**** STORED DATA

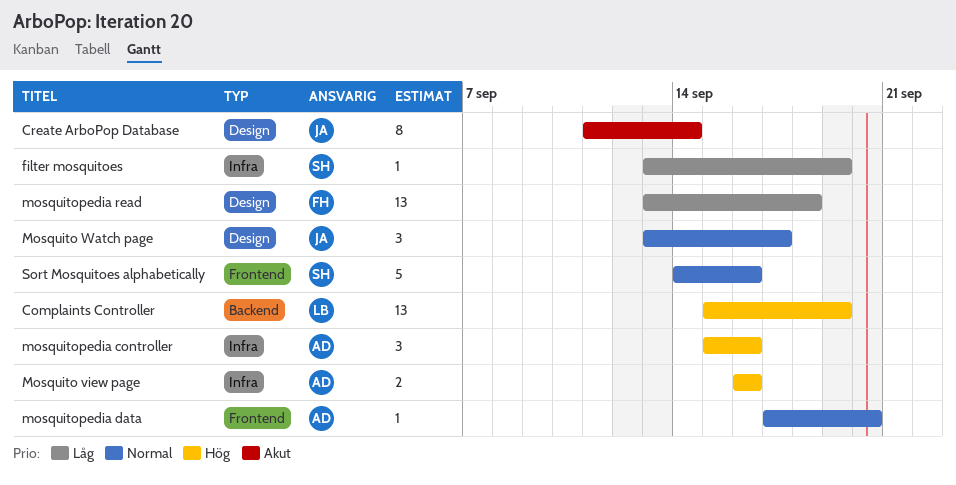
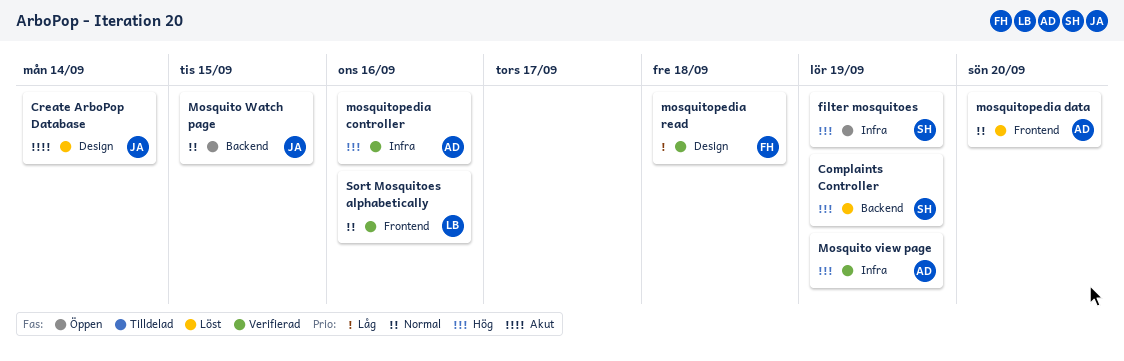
Complaints Controller, owner: LB -> SH
filter mosquitoes, priority: Låg -> Hög
Mosquito view page, due: Sep 16 -> Sep 19
Mosquito Watch page, label: Design -> Backend
Mosquito Watch page, due: Sep 17 -> Sep 15
Sort Mosquitoes alphabetically, owner: SH -> LB

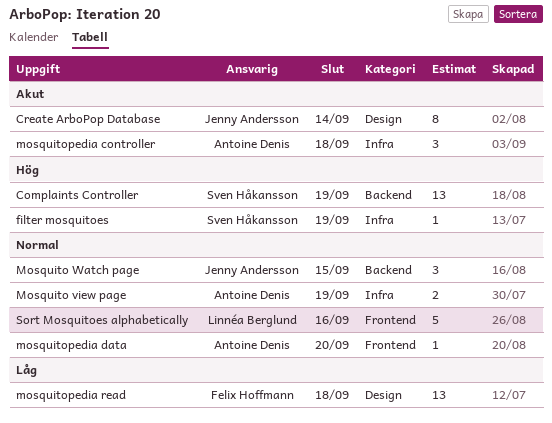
Mosquito view page, priority: Hög -> Normal
mosquitopedia controller, priority: Hög -> Akut
mosquitopedia controller, due: Sep 16 -> Sep 18

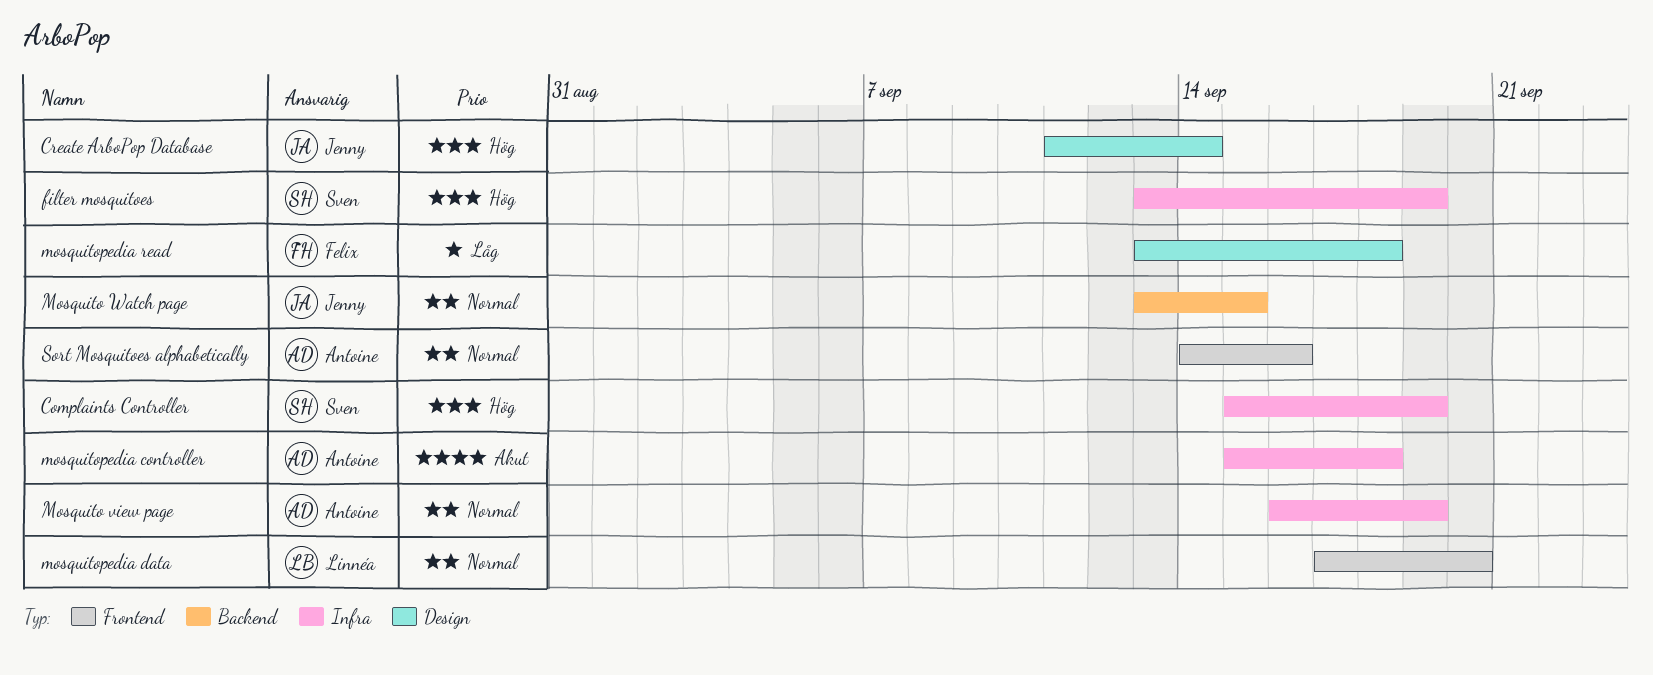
Complaints Controller, label: Backend -> Infra
Create ArboPop Database, priority: Akut -> Hög
mosquitopedia data, owner: Antoine Denis -> Linnéa Berglund
Sort Mosquitoes alphabetically, owner: Linnéa Berglund -> Antoine Denis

********

* THE PROBLEM *
A line qualifies when it holds the word "view"; report all qualifying lines from the records above.

* RESPONSE *
Mosquito view page, due: Sep 16 -> Sep 19
Mosquito view page, priority: Hög -> Normal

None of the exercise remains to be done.